__Your instructions__.
Nothing but the lines from the one showing "(360, 465) none" through the final line of the data below belongs in the answer, duplicated exactly and without pictures.

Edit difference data

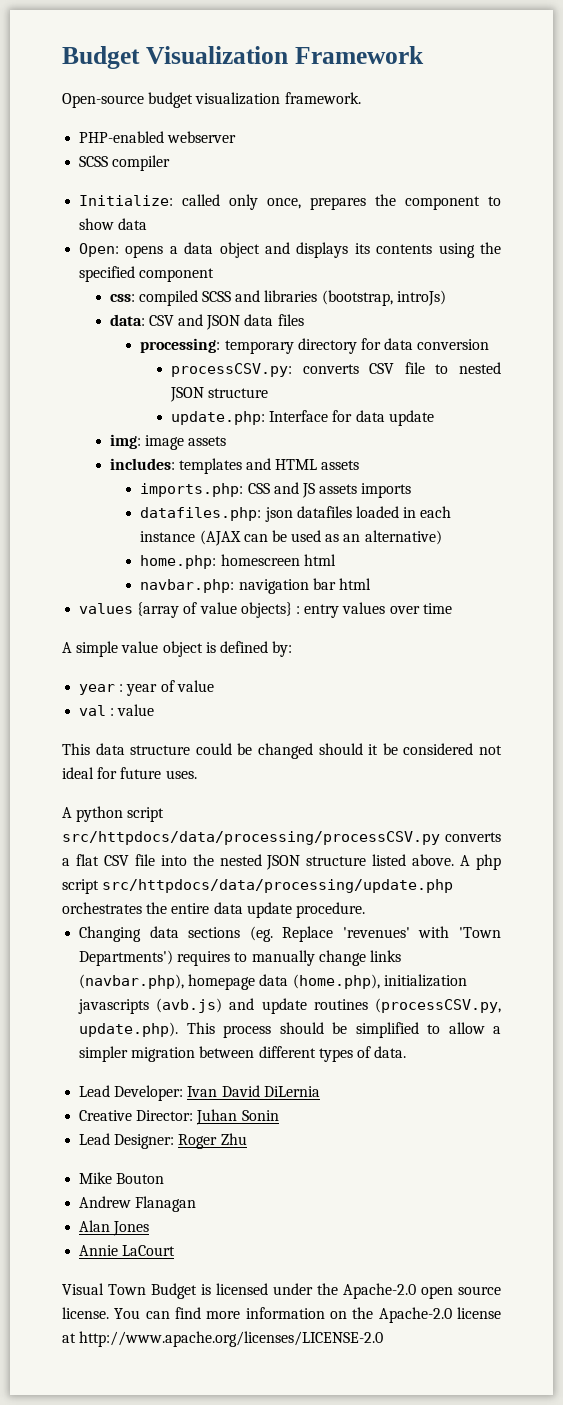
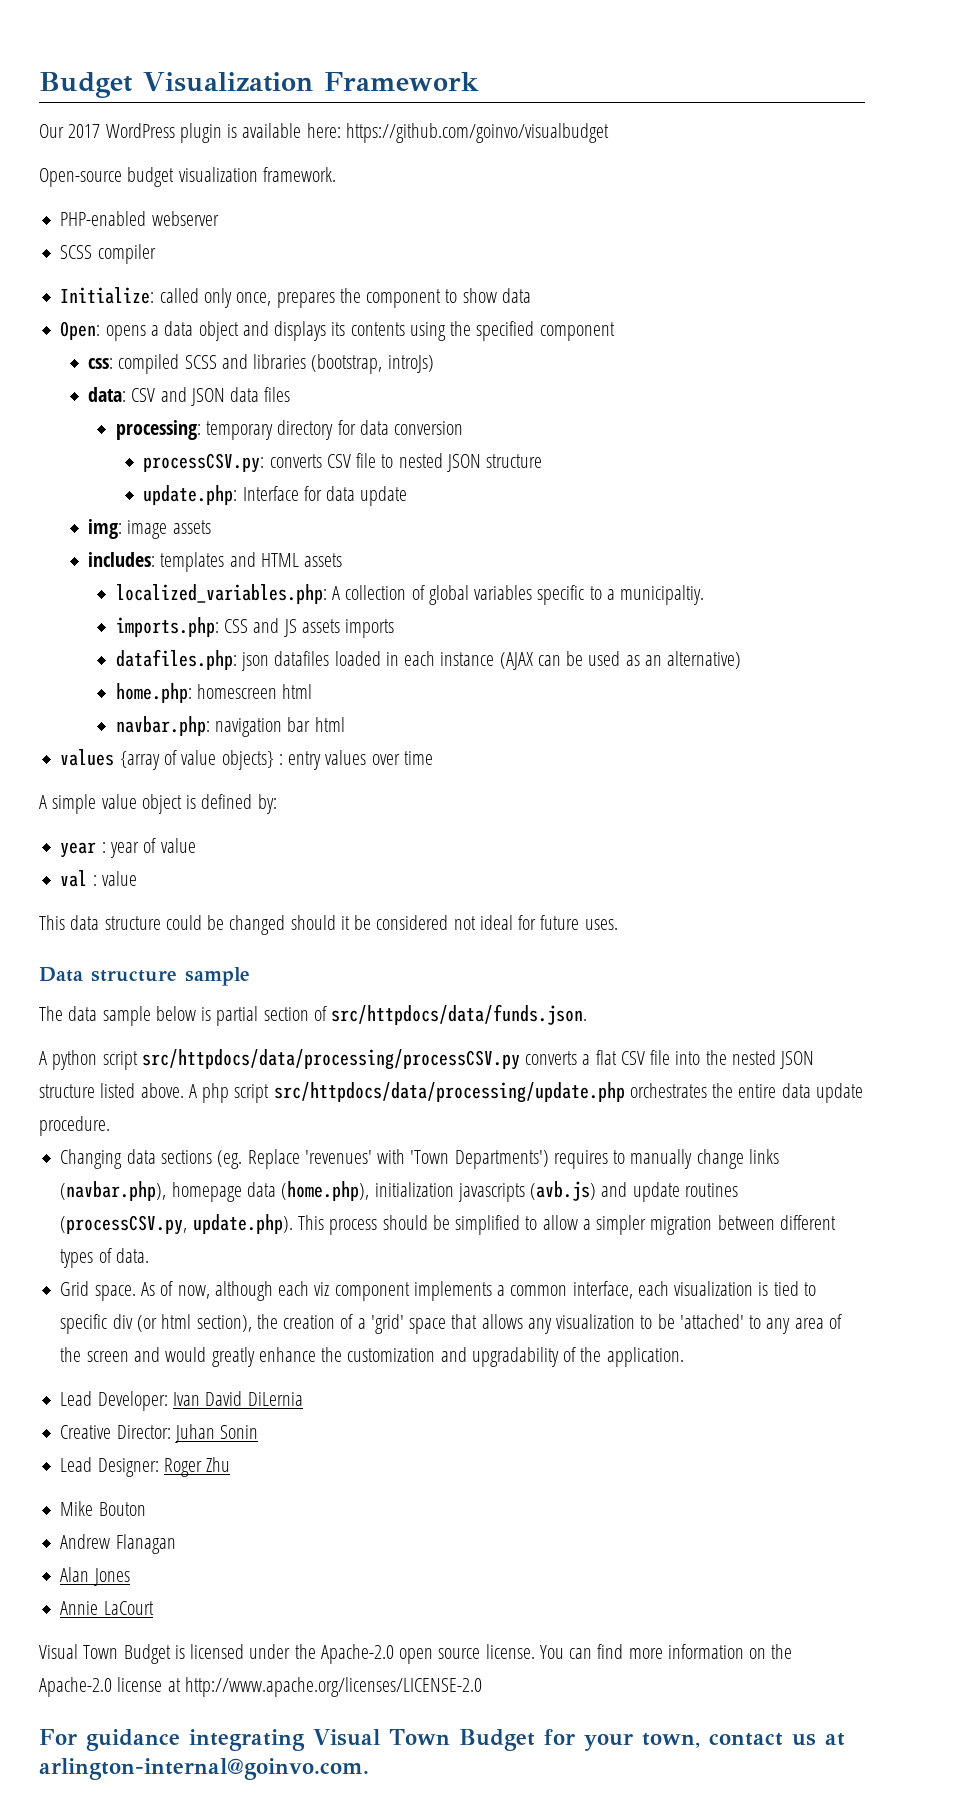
(424, 55) none -> [39,123,609,143] // Our 2017 WordPress plugin is available here: https://github.com/goinvo/visualbudget
(360, 465) none -> [115,584,705,605] // localized_variables.php: A collection of global variables specific to a municipaltiy.
(197, 774) none -> [39,967,250,986] [39,1004,588,1026] // Data structure sample // The data sample below is partial section of src/httpdocs/data/funds.json.
(407, 1052) none -> [60,1281,816,1301] [60,1314,842,1334] [60,1347,684,1367] // Grid space. As of now, although each viz component implements a common interface, each visualization is tied to specific div (or html section), the creation of a 'grid' space that allows any visualization to be 'attached' to any area of the screen and would greatly enhance the customization and upgradability of the application.
(384, 1339) none -> [39,1729,845,1751] [39,1758,369,1780] // For guidance integrating Visual Town Budget for your town, contact us at arlington-internal@goinvo.com.

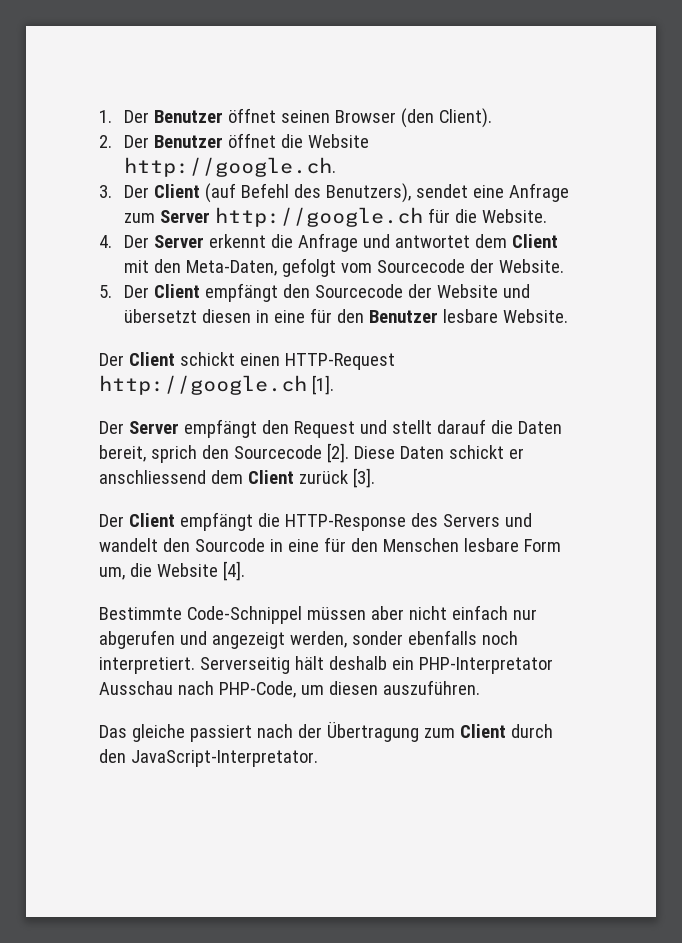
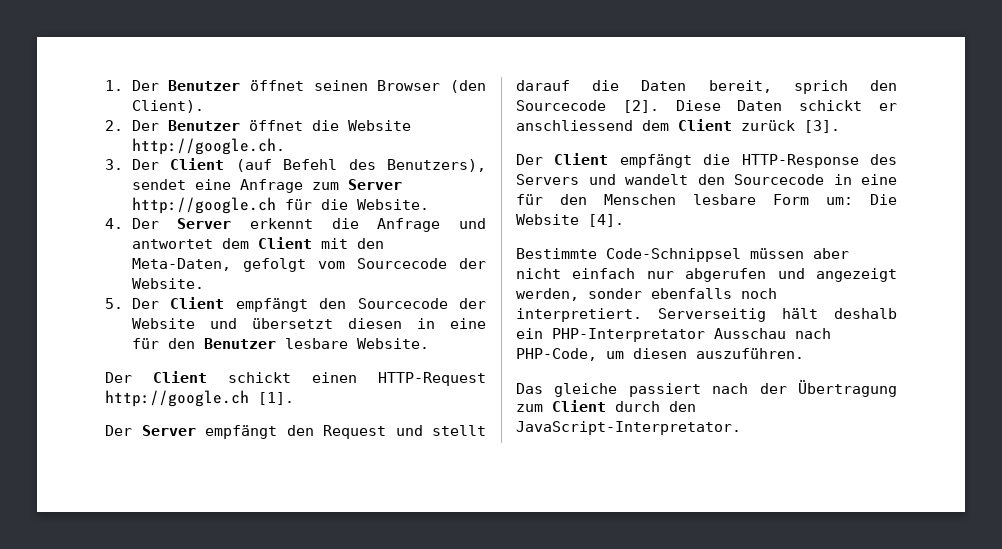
[194,538,265,552] Sourcode -> [734,174,824,185] Sourcecode
[99,563,152,580] um, die -> [826,194,897,205] um: Die
[186,606,302,624] Code-Schnippel -> [606,248,741,262] Code-Schnippsel

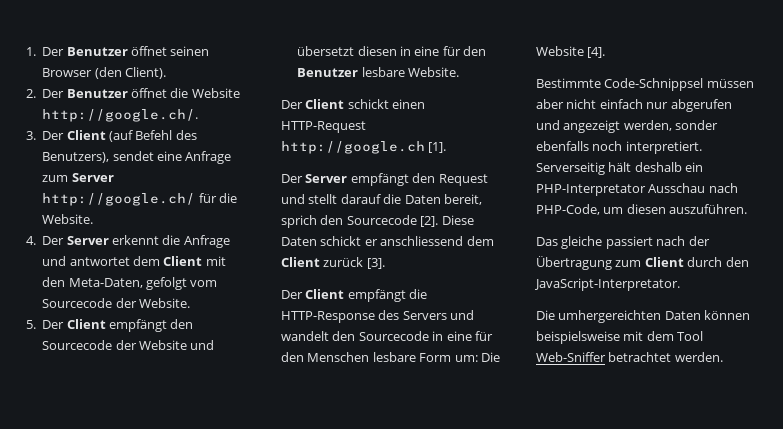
[131,138,285,155] http://google.ch. -> [42,109,199,122] http://google.ch/.
[131,197,276,214] http://google.ch -> [42,193,196,206] http://google.ch/
(741, 428) none -> [536,310,751,323] [536,331,704,344] [536,352,723,362] // Die umhergereichten Daten können beispielsweise mit dem Tool Web-Sniffer betrachtet werden.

__Task result__.
(360, 465) none -> [115,584,705,605] // localized_variables.php: A collection of global variables specific to a municipaltiy.
(197, 774) none -> [39,967,250,986] [39,1004,588,1026] // Data structure sample // The data sample below is partial section of src/httpdocs/data/funds.json.
(407, 1052) none -> [60,1281,816,1301] [60,1314,842,1334] [60,1347,684,1367] // Grid space. As of now, although each viz component implements a common interface, each visualization is tied to specific div (or html section), the creation of a 'grid' space that allows any visualization to be 'attached' to any area of the screen and would greatly enhance the customization and upgradability of the application.
(384, 1339) none -> [39,1729,845,1751] [39,1758,369,1780] // For guidance integrating Visual Town Budget for your town, contact us at arlington-internal@goinvo.com.

[194,538,265,552] Sourcode -> [734,174,824,185] Sourcecode
[99,563,152,580] um, die -> [826,194,897,205] um: Die
[186,606,302,624] Code-Schnippel -> [606,248,741,262] Code-Schnippsel

[131,138,285,155] http://google.ch. -> [42,109,199,122] http://google.ch/.
[131,197,276,214] http://google.ch -> [42,193,196,206] http://google.ch/
(741, 428) none -> [536,310,751,323] [536,331,704,344] [536,352,723,362] // Die umhergereichten Daten können beispielsweise mit dem Tool Web-Sniffer betrachtet werden.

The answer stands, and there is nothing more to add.